Copy exactly the stretch of data below from the line with "На теплоходе Ривер Палас" through the line with "Сколько вас будет?", including both of those lines.

| Data |
»»
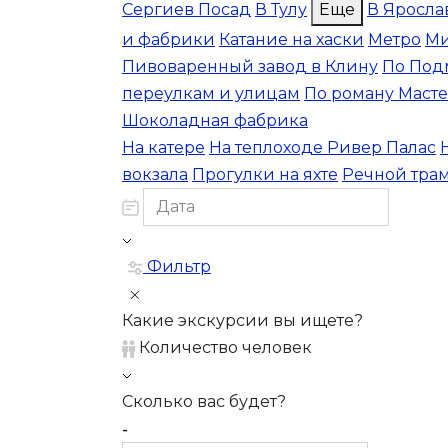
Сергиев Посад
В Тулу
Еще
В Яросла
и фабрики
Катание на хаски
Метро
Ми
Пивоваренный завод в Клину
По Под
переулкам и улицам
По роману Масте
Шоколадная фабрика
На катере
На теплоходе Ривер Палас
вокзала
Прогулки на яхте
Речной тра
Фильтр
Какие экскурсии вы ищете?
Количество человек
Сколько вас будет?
««
»»
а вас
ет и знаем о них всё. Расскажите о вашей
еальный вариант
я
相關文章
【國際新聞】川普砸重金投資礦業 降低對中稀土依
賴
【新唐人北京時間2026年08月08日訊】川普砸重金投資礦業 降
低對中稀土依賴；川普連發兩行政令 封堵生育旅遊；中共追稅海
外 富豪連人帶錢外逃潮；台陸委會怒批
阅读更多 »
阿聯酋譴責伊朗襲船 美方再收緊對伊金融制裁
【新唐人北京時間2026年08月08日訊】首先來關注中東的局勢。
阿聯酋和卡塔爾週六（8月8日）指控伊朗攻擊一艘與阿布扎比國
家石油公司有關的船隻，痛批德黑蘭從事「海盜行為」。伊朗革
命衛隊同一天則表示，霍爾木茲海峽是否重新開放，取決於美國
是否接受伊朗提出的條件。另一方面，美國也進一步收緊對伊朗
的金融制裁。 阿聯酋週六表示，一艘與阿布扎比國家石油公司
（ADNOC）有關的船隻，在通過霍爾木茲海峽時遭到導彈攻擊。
««
»»
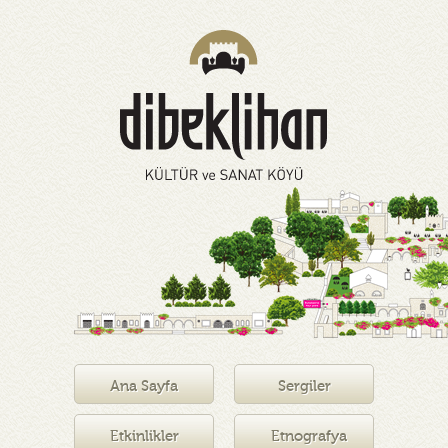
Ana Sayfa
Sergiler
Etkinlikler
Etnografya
««
| Expected output |
На теплоходе Ривер Палас
вокзала
Прогулки на яхте
Речной тра
Фильтр
Какие экскурсии вы ищете?
Количество человек
Сколько вас будет?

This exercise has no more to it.